La conférence sur la gestion des effluents non domestiques organisée par le Graie et la FNCCR en octobre a permis aux collectivités de faire remonter leurs inquiétudes quant au projet de décret « socle commun », qui pourrait menacer la valorisation agronomique des boues de stations d’assainissement, principalement réalisée par épandage.
Le Graie et la FNCCR ont organisé les 18 et 19 octobre à Lyon leur douzième conférence sur la gestion des effluents non domestiques (END) qui a rassemblé 150 personnes, majoritairement originaires de la Région Auvergne-Rhône-Alpes, mais aussi de Bourgogne-Franche-Comté, du bassin méditerranéen, de Paris et d’ailleurs. Ces journées ont été l’occasion d’évoquer les inquiétudes persistantes autour du projet de décret ‟socle commun”.
Issu de la loi anti-gaspillage et économie circulaire (AGEC) du 10 février 2020, ce futur décret vise à mettre sur un pied d’égalité toutes les matières fertilisantes et supports de culture (MFSC), en fixant des critères de qualité agronomique et d’innocuité, « afin de s’assurer que leur mise sur le marché et leur utilisation ne portent pas atteinte à la santé et à l’environnement ».
Ce texte est très important pour les professionnels de l’assainissement puisqu’environ 70 % des boues d’épuration produites en France sont épandues… Mais inversement, les boues ne représentent que 3 % des matières fertilisantes d’origine résiduaire, d’où la crainte d’un texte dans lequel l’assainissement pèserait peu et qui ne tiendrait pas compte des spécificités de cette filière.
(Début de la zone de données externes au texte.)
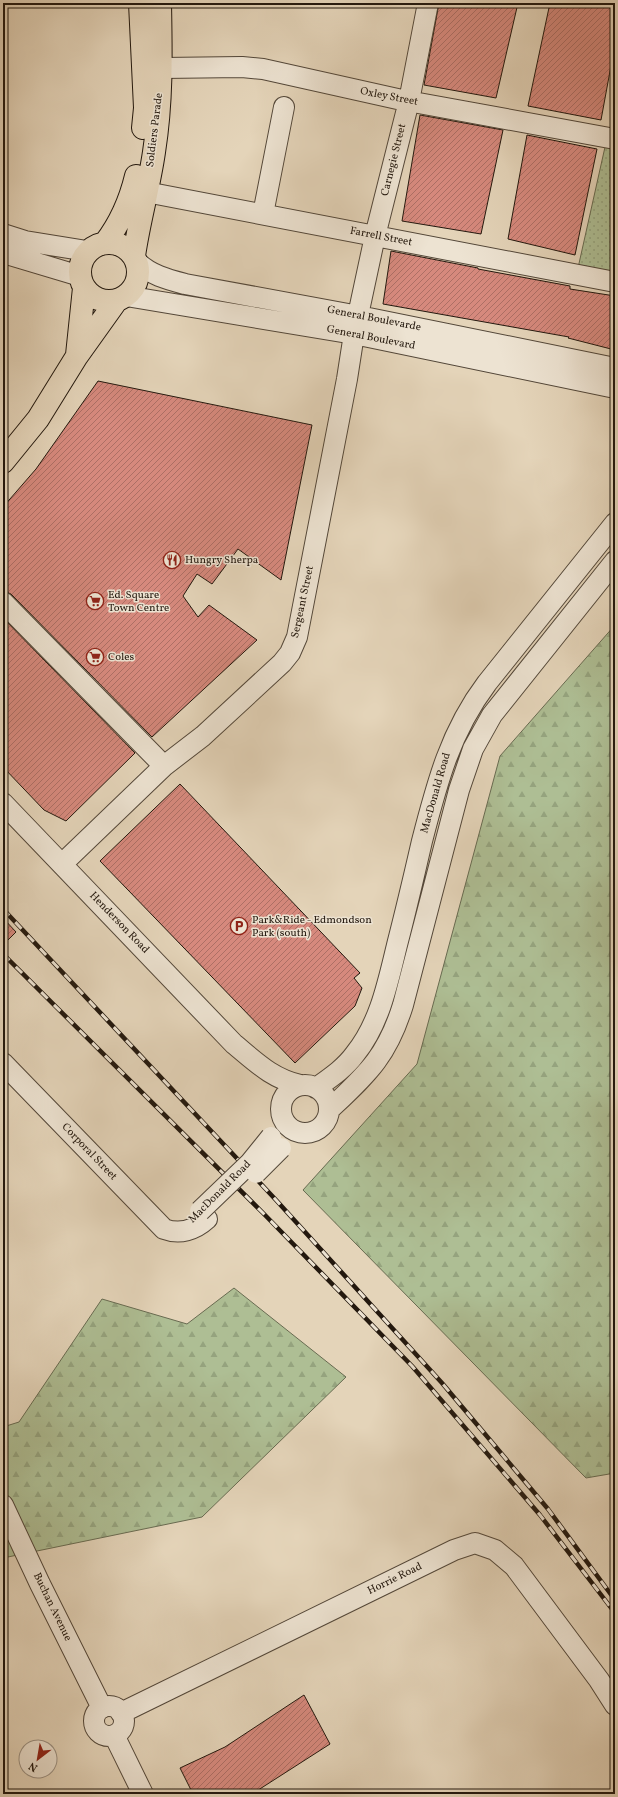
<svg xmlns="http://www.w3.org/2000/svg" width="618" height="1797" font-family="Vollkorn,serif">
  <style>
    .green { fill: url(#green-dots); stroke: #686b51 }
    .forest { fill: url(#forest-firs); stroke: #686b51 }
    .building { fill: url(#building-hatch); stroke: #23180e }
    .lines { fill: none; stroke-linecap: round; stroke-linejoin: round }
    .minor-casing { stroke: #534739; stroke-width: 22 }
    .major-casing { stroke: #23180e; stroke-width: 24 }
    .minor { stroke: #ede3d2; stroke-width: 20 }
    .major { stroke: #e4d4b9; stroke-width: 22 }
    .rail-casing { stroke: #23180e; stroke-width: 4.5 }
    .rail { stroke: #ede3d2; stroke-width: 3; stroke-dasharray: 9; stroke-linecap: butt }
    .minor-bridge-casing { stroke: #534739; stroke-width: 22; stroke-linecap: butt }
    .minor-bridge { stroke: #ede3d2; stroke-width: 20 }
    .labels { text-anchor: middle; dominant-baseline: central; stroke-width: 3; stroke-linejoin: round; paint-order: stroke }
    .street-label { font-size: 11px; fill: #23180e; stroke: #ede3d2 }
    .poi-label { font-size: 11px; fill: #23180e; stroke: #ede3d2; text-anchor: start }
  </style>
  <defs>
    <pattern id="green-dots" width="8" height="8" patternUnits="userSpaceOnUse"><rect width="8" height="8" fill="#aebe94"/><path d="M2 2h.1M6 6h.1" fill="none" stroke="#95a37e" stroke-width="1.8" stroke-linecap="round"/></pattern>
    <pattern id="forest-firs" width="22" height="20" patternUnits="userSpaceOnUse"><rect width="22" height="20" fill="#aebe94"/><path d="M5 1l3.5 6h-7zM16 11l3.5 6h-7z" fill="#95a37e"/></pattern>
    <pattern id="building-hatch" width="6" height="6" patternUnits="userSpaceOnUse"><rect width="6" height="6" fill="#d6897d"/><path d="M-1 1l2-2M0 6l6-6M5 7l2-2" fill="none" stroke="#ad6f65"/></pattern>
  </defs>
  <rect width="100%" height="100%" fill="#e4d4b9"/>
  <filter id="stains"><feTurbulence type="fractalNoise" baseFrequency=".005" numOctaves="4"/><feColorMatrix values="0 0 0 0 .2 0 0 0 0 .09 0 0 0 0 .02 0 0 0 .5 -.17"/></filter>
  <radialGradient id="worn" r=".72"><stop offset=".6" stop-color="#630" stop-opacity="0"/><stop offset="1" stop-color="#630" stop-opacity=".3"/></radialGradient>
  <!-- green -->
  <path class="green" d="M605,147L615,149V274L578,268Z"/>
  <!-- forest -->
  <path class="forest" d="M615,625V1473L586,1478L303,1190L417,1064L500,756Z
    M234,1288L346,1377L202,1517L3,1558V1427L19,1422L102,1299L187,1324Z"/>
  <!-- building -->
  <path class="building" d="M439,3H518L496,98L424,85Z
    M550,3H615V44L601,120L528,106Z
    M420,115L503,130L481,234L402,221Z
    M527,135L597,149L575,255L508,239Z
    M391,251L478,268V269L570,286V289L615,296V350L568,338L569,337L383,304Z
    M98,381L312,425L281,580L238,549L212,584L197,574L183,596L198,617L209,605L257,640L152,737L11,594L3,591V507L36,469Z
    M3,618L135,753L66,821L44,810L3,767Z
    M180,784L360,973L354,978L362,988L355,1006L295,1063L100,861Z
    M3,918L16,932L3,945Z
    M304,1695L330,1744L252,1794H193L180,1768L225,1747Z"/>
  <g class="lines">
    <defs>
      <path id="minor" d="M162,68L242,67L263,69L402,100L615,139
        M146,192L615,282
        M263,214L284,107
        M3,234L25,241L87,251
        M3,253L80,276
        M137,262C151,275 166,279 185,284L359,316L615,368
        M126,296L354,334L615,388
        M3,602L164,766
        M3,803L234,1044C256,1062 271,1078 300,1085
        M62,864L164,766L203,736L282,663L290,653L297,637L347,379L354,334L375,236L409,101L428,3
        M3,1063L164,1229C180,1235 195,1230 207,1219
        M281 1109a24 24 0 1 1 48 0a24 24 0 1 1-48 0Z
        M316,1088C330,1078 345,1068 355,1054C380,1023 388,982 397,945C406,910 414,876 422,841C437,783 450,732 487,683L615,523
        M329,1110C367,1074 387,1057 403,1005L459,790L473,749L492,715L615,561
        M3,1505L40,1584L102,1708
        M94 1721a15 15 0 1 1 30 0a15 15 0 1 1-30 0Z
        M121,1713L454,1550L475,1543L495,1550L514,1566L599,1680L615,1705
        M114,1735L143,1794"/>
      <path id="major" d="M140,3L145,108L143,128
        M80 272a29 29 0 1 1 58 0a29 29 0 1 1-58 0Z
        M105,243C121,222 130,201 136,176
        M134,256C139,221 149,187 154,152C162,101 161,54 160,3
        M77,355L84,288
        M3,462L38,419L77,356L117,300"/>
    </defs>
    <!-- minor casing -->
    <use href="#minor" class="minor-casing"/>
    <!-- major casing -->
    <use href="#major" class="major-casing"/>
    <!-- minor -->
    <use href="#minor" class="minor"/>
    <!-- major -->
    <use href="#major" class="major"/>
    <defs>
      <path id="rail" d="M3,909L276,1200L442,1383L548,1509L615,1600
        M3,954L263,1213L412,1366L540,1515L615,1613"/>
    </defs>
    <!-- rail casing -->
    <use href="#rail" class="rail-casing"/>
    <!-- rail -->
    <use href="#rail" class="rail"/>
    <defs>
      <path id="minor-bridge" d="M256,1173L281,1148
        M200,1211L250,1163L271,1137"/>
    </defs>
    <!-- minor-bridge casing -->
    <use href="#minor-bridge" class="minor-bridge-casing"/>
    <!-- minor-bridge -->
    <use href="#minor-bridge" class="minor-bridge"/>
  </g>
  <!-- icons -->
  <defs>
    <symbol id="restaurant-ring" viewBox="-11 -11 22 22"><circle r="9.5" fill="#ede3d2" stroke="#8f2418" stroke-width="1.5"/><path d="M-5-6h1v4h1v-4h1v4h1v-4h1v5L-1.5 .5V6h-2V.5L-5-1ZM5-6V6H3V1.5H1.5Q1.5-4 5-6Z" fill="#8f2418"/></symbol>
    <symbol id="supermarket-ring" viewBox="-11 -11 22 22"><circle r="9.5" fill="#ede3d2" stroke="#8f2418" stroke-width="1.5"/><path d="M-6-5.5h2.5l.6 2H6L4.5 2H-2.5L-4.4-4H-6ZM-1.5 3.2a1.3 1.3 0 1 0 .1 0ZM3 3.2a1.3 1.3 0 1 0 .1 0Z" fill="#8f2418"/></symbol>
    <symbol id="parking-ring" viewBox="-11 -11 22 22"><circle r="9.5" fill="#ede3d2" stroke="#8f2418" stroke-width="1.5"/><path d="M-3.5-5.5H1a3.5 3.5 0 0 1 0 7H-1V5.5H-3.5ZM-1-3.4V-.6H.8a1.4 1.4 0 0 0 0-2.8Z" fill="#8f2418"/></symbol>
  </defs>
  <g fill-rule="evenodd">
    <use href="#restaurant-ring" x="162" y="550" width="20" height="20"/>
    <use href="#supermarket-ring" x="85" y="591" width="20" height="20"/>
    <use href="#supermarket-ring" x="85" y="647" width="20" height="20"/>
    <use href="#parking-ring" x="229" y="916" width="20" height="20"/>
  </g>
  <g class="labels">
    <!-- street labels -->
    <g class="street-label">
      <text transform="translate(389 97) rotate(11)">Oxley Street</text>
      <text transform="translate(155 130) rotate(-83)">Soldiers Parade</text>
      <text transform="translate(394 160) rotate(-76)">Carnegie Street</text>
      <text transform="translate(381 237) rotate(11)">Farrell Street</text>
      <text transform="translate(374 319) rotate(11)">General Boulevarde</text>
      <text transform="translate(371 338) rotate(11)">General Boulevard</text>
      <text transform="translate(303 602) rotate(-78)">Sergeant Street</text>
      <text transform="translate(436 793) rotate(-74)">MacDonald Road</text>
      <text transform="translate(119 923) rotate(46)">Henderson Road</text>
      <text transform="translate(89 1152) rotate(46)">Corporal Street</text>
      <text transform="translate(220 1192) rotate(-45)">MacDonald Road</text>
      <text transform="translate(395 1579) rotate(-26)">Horrie Road</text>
      <text transform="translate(52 1607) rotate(64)">Buchan Avenue</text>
    </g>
    <!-- poi labels -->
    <g class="poi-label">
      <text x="185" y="560">Hungry Sherpa</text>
      <text x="108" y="595">Ed. Square<tspan x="108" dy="13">Town Centre</tspan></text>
      <text x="108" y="657">Coles</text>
      <text x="252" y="920">Park&amp;Ride - Edmondson<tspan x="252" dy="13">Park (south)</tspan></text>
    </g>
  </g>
  <!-- margin -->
  <rect width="618" height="1797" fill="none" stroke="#e4d4b9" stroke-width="16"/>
  <rect x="4" y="4" width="610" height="1789" fill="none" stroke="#23180e" stroke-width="2"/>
  <rect x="8" y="8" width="602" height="1781" fill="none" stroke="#23180e"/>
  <!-- north arrow -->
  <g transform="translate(38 1759) rotate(211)"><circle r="19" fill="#ede3d2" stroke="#9c9284"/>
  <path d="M0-3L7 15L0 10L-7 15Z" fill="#8f2418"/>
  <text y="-6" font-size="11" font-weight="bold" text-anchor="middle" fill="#23180e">N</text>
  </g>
  <rect width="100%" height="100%" filter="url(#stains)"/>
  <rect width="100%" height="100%" fill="url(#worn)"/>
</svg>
Comme souligné par Franco Novelli (FNCCR), ce projet de décret suscite de vives inquiétudes de la part des collectivités. Suivant l’avis de l’Anses, il pourrait en effet abaisser sensiblement les seuils d’innocuité de certains paramètres, comme par exemple la teneur maximale en cadmium qui pourrait passer de 5 à 1 mg/kg de matière sèche, rendant non conformes une partie importante des boues d’épuration. Il pourrait aussi introduire de nouveaux paramètres de contrôle, comme le chrome hexavalent, ou imposer des bioessais, pour lesquels on ne dispose pas du recul suffisant.
Améliorer la qualité des boues
Enfin, les collectivités craignent de manquer de temps pour s’adapter, si le délai d’application est trop contraint. Il leur faudra en effet améliorer la qualité des boues, trouver des filières de traitement alternatives pour celles qui seraient non conformes, ce qui nécessite du temps, des changements de pratiques et éventuellement des investisements et une adaptation des budgets. Le Ministère semble avoir entendu au moins en partie ces inquiétudes, puisque le texte qui devait paraître et s’appliquer dès le 1er juillet 2021 est toujours en préparation.
Dans tous les cas, ce décret et la possible révision de la directive européenne sur les boues d’épuration impliquent nécessairement une montée en gamme des boues, sous peine de devoir les incinérer et voir partir en fumée des milliers de tonnes de nutriments fertilisants, alors que les ressources minières de phosphore se raréfient. Une montée en gamme qui passera avant tout par une réduction des pollutions à la source, notamment sur les rejets non domestiques.